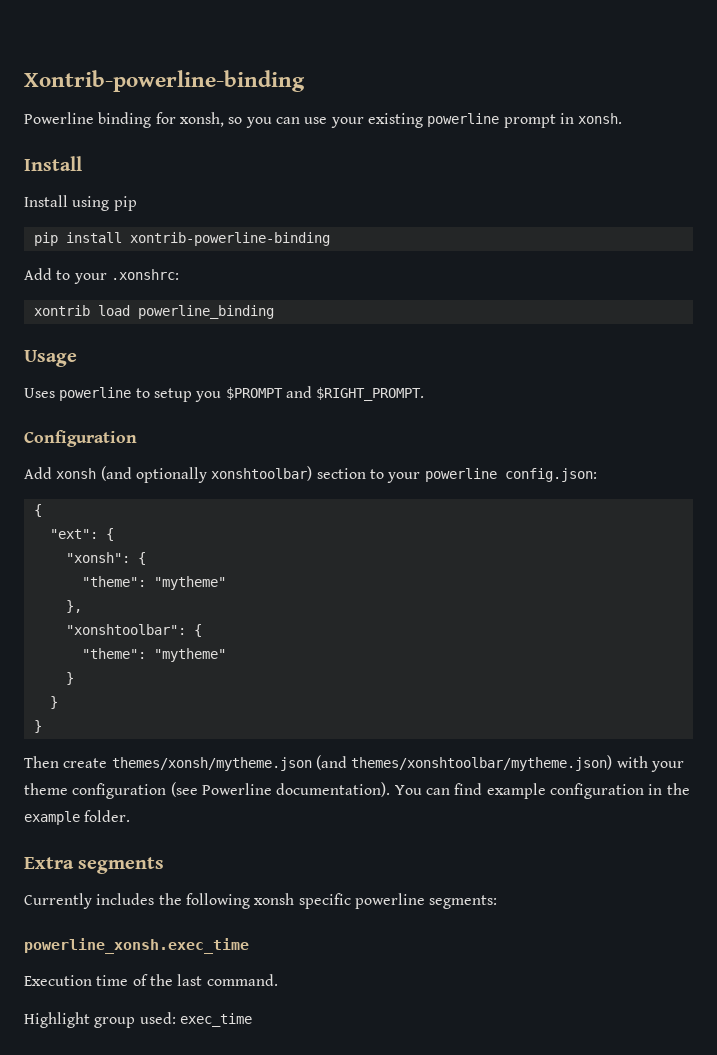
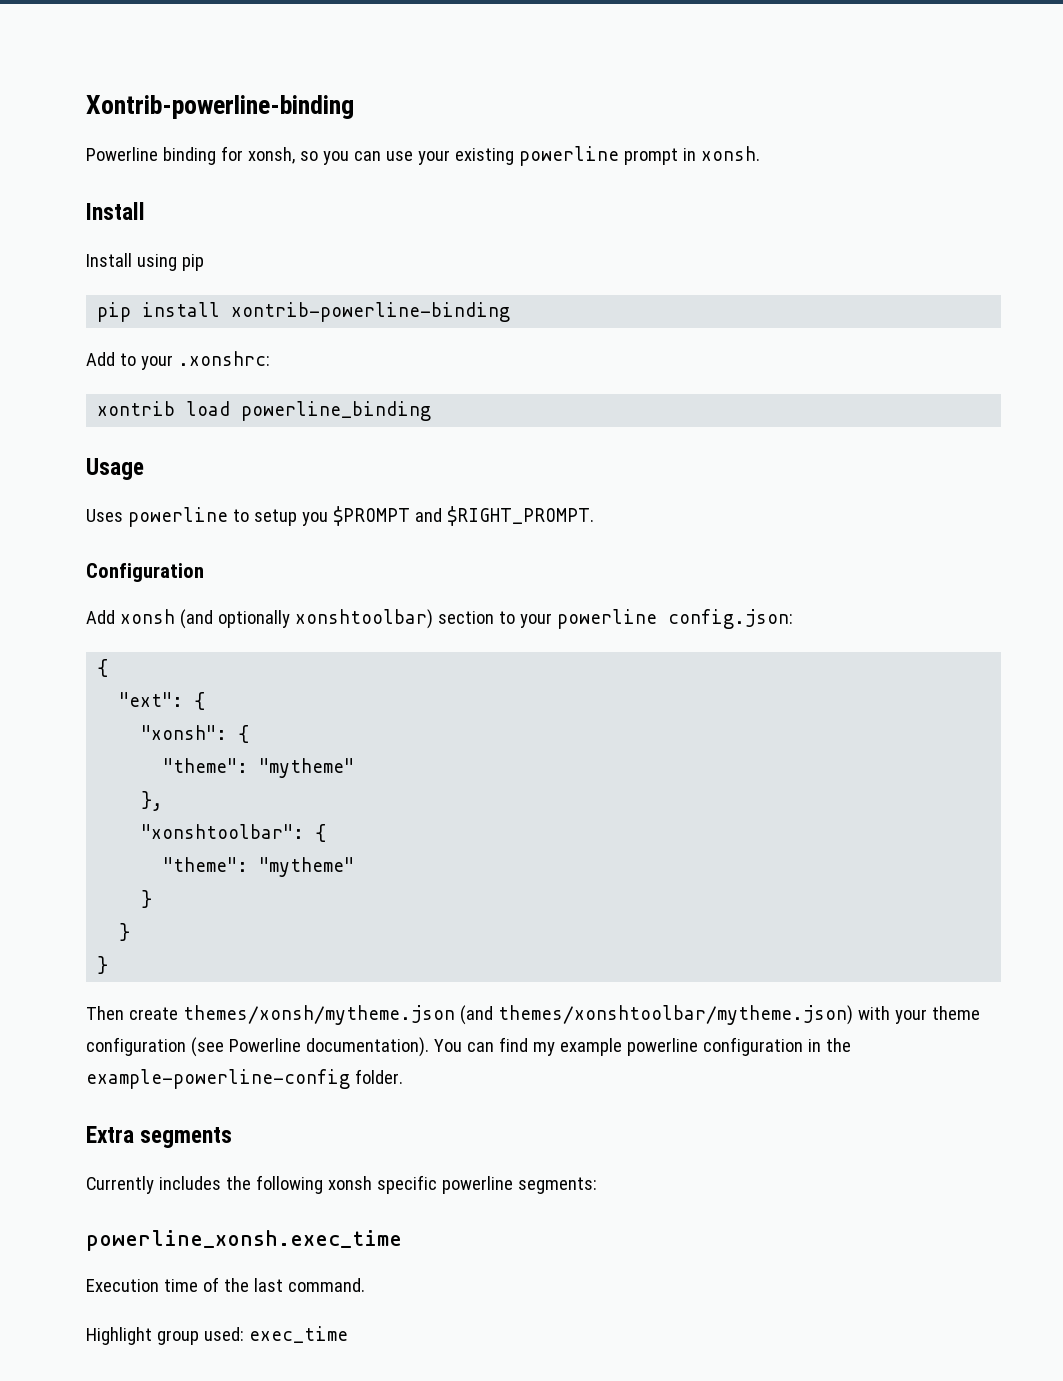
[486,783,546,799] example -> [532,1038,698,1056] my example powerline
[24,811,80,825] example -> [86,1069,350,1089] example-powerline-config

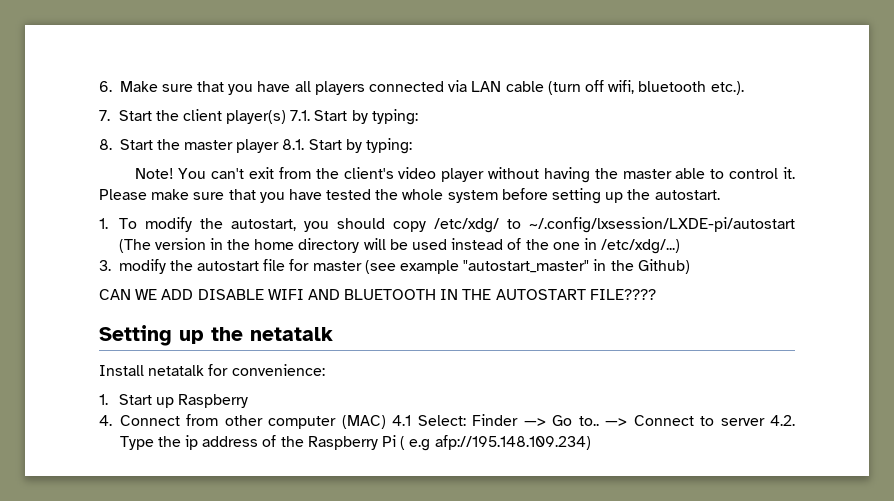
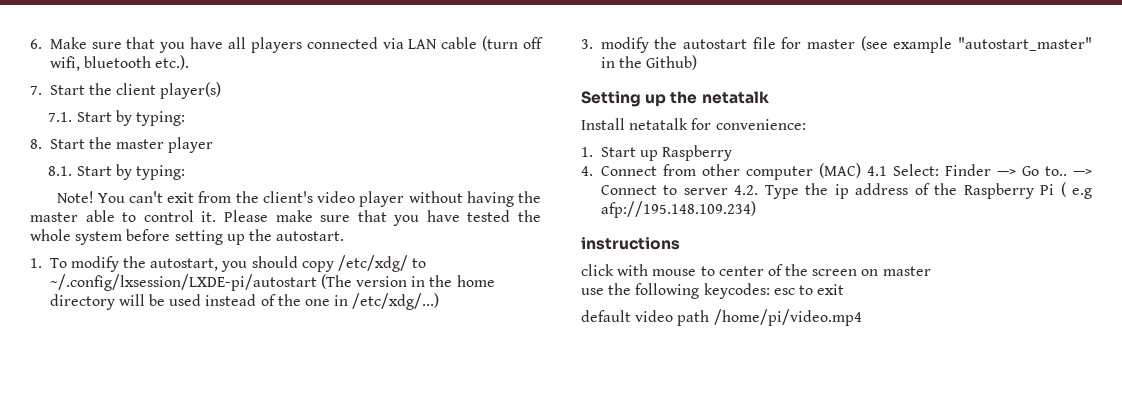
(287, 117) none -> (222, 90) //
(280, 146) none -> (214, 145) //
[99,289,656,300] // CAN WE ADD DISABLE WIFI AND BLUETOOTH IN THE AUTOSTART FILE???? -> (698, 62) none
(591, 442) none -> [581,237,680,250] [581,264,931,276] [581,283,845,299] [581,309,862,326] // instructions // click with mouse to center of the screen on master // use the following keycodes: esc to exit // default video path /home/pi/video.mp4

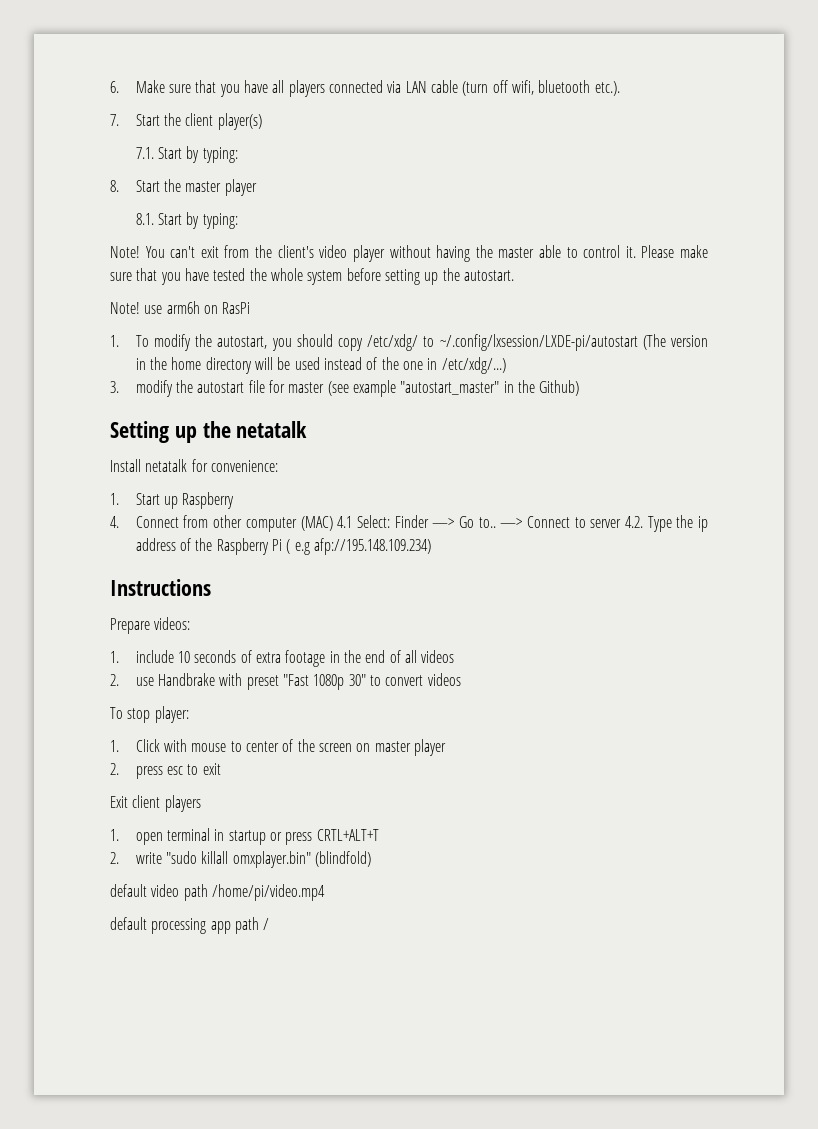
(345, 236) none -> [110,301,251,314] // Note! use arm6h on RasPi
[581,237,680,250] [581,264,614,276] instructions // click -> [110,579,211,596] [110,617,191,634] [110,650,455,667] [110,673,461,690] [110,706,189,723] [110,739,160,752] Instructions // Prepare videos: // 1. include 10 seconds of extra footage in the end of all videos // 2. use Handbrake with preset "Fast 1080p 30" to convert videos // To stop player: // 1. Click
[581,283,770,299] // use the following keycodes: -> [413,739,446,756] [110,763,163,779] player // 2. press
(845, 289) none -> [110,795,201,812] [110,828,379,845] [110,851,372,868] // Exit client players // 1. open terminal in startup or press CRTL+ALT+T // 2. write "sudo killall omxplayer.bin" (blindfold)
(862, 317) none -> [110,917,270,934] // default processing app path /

▶ **TASK TO COMPLETE**
Set down the material again exactly. Don't carry over any pictures.

▶ **RESULT FOR THIS TASK**
[486,783,546,799] example -> [532,1038,698,1056] my example powerline
[24,811,80,825] example -> [86,1069,350,1089] example-powerline-config

(287, 117) none -> (222, 90) //
(280, 146) none -> (214, 145) //
[99,289,656,300] // CAN WE ADD DISABLE WIFI AND BLUETOOTH IN THE AUTOSTART FILE???? -> (698, 62) none
(591, 442) none -> [581,237,680,250] [581,264,931,276] [581,283,845,299] [581,309,862,326] // instructions // click with mouse to center of the screen on master // use the following keycodes: esc to exit // default video path /home/pi/video.mp4

(345, 236) none -> [110,301,251,314] // Note! use arm6h on RasPi
[581,237,680,250] [581,264,614,276] instructions // click -> [110,579,211,596] [110,617,191,634] [110,650,455,667] [110,673,461,690] [110,706,189,723] [110,739,160,752] Instructions // Prepare videos: // 1. include 10 seconds of extra footage in the end of all videos // 2. use Handbrake with preset "Fast 1080p 30" to convert videos // To stop player: // 1. Click
[581,283,770,299] // use the following keycodes: -> [413,739,446,756] [110,763,163,779] player // 2. press
(845, 289) none -> [110,795,201,812] [110,828,379,845] [110,851,372,868] // Exit client players // 1. open terminal in startup or press CRTL+ALT+T // 2. write "sudo killall omxplayer.bin" (blindfold)
(862, 317) none -> [110,917,270,934] // default processing app path /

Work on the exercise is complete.